Task description:
Only the lines from the start of the data through the line containing "Improving community health" should be written out, exactly as they are, with both ends included and the pictures left out.

Material for the task:
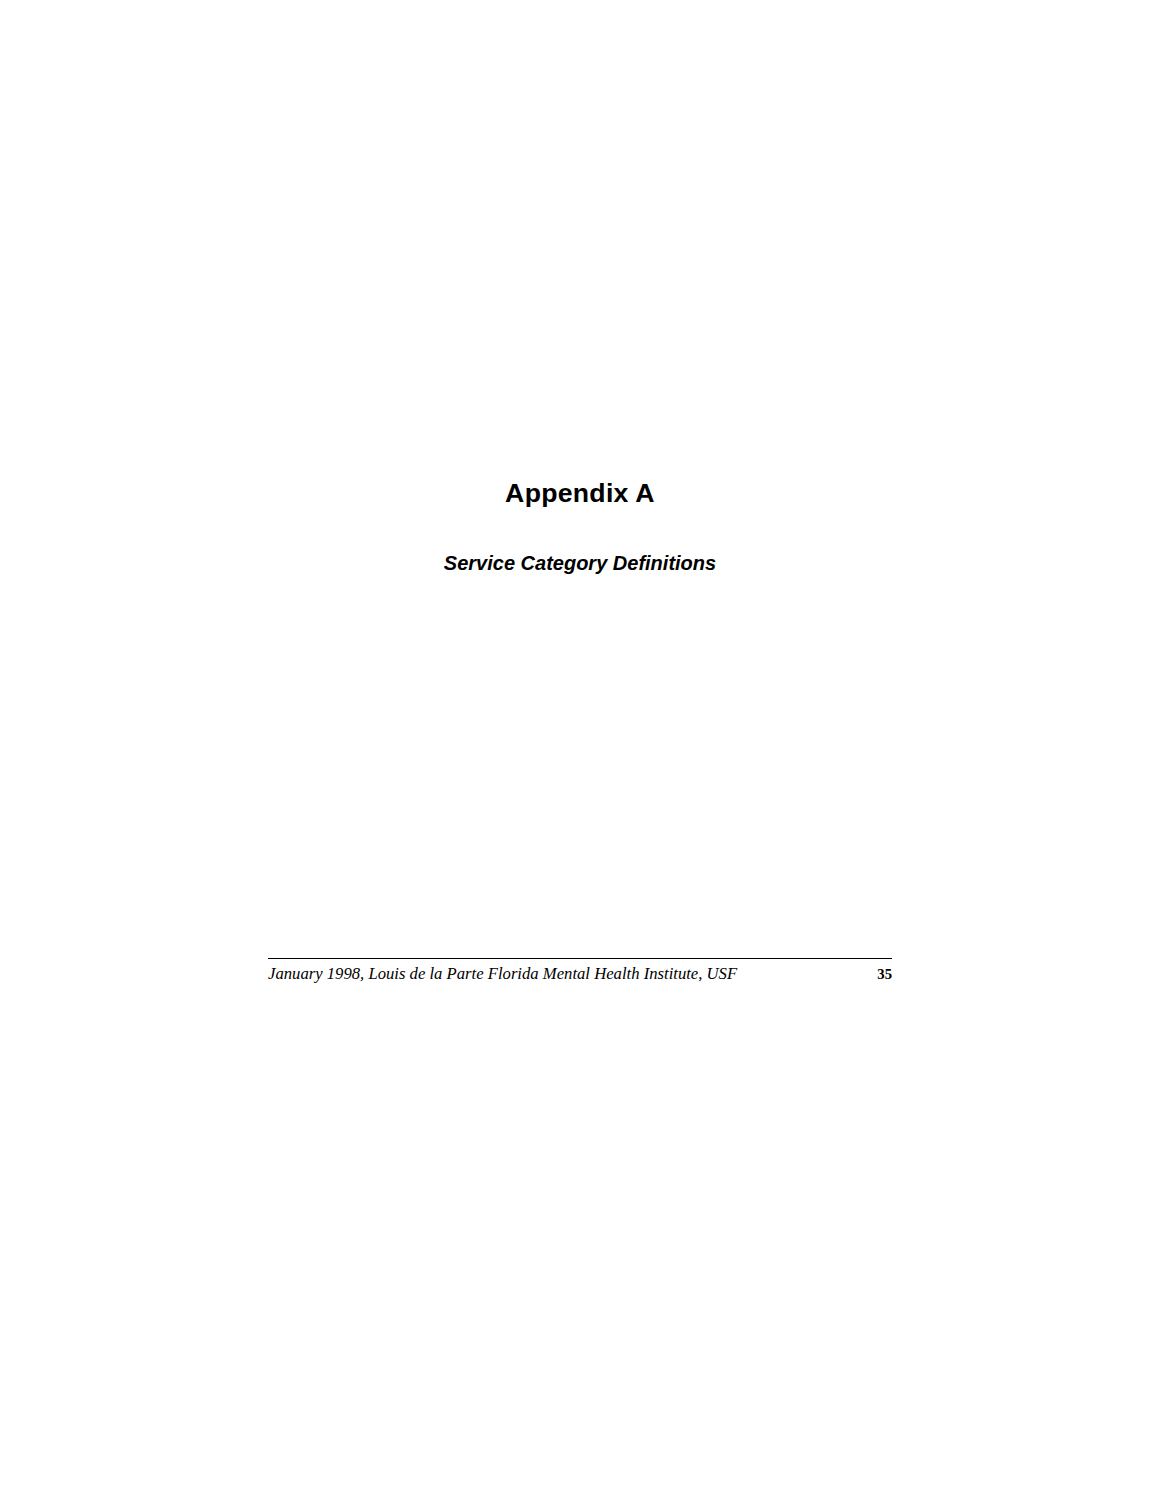Appendix A
Service Category Definitions
January 1998, Louis de la Parte Florida Mental Health Institute, USF 35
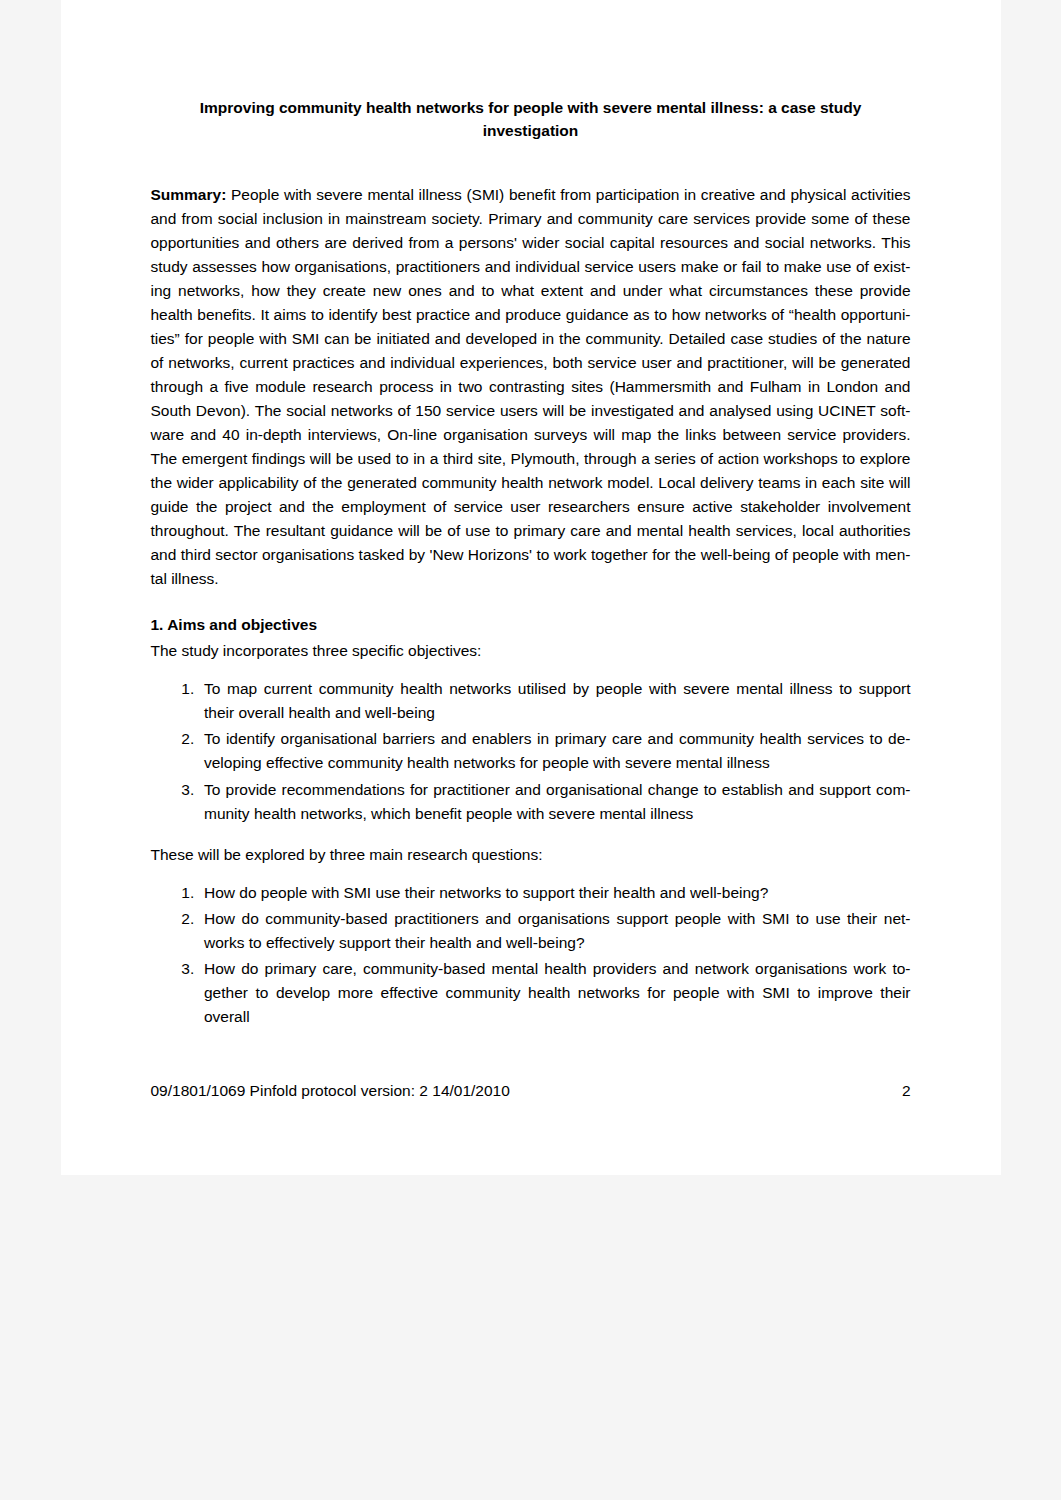Improving community health networks for people with severe mental illness: a case study investigation
Summary: People with severe mental illness (SMI) benefit from participation in creative and physical activities and from social inclusion in mainstream society. Primary and community care services provide some of these opportunities and others are derived from a persons' wider social capital resources and social networks. This study assesses how organisations, practitioners and individual service users make or fail to make use of existing networks, how they create new ones and to what extent and under what circumstances these provide health benefits. It aims to identify best practice and produce guidance as to how networks of “health opportunities” for people with SMI can be initiated and developed in the community. Detailed case studies of the nature of networks, current practices and individual experiences, both service user and practitioner, will be generated through a five module research process in two contrasting sites (Hammersmith and Fulham in London and South Devon). The social networks of 150 service users will be investigated and analysed using UCINET software and 40 in-depth interviews, On-line organisation surveys will map the links between service providers. The emergent findings will be used to in a third site, Plymouth, through a series of action workshops to explore the wider applicability of the generated community health network model. Local delivery teams in each site will guide the project and the employment of service user researchers ensure active stakeholder involvement throughout. The resultant guidance will be of use to primary care and mental health services, local authorities and third sector organisations tasked by 'New Horizons' to work together for the well-being of people with mental illness.
1. Aims and objectives
The study incorporates three specific objectives:
To map current community health networks utilised by people with severe mental illness to support their overall health and well-being
To identify organisational barriers and enablers in primary care and community health services to developing effective community health networks for people with severe mental illness
To provide recommendations for practitioner and organisational change to establish and support community health networks, which benefit people with severe mental illness
These will be explored by three main research questions:
How do people with SMI use their networks to support their health and well-being?
How do community-based practitioners and organisations support people with SMI to use their networks to effectively support their health and well-being?
How do primary care, community-based mental health providers and network organisations work together to develop more effective community health networks for people with SMI to improve their overall
09/1801/1069 Pinfold protocol version: 2 14/01/2010 2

Solution for this problem:
Appendix A
Service Category Definitions
January 1998, Louis de la Parte Florida Mental Health Institute, USF 35
Improving community health networks for people with severe mental illness: a case study investigation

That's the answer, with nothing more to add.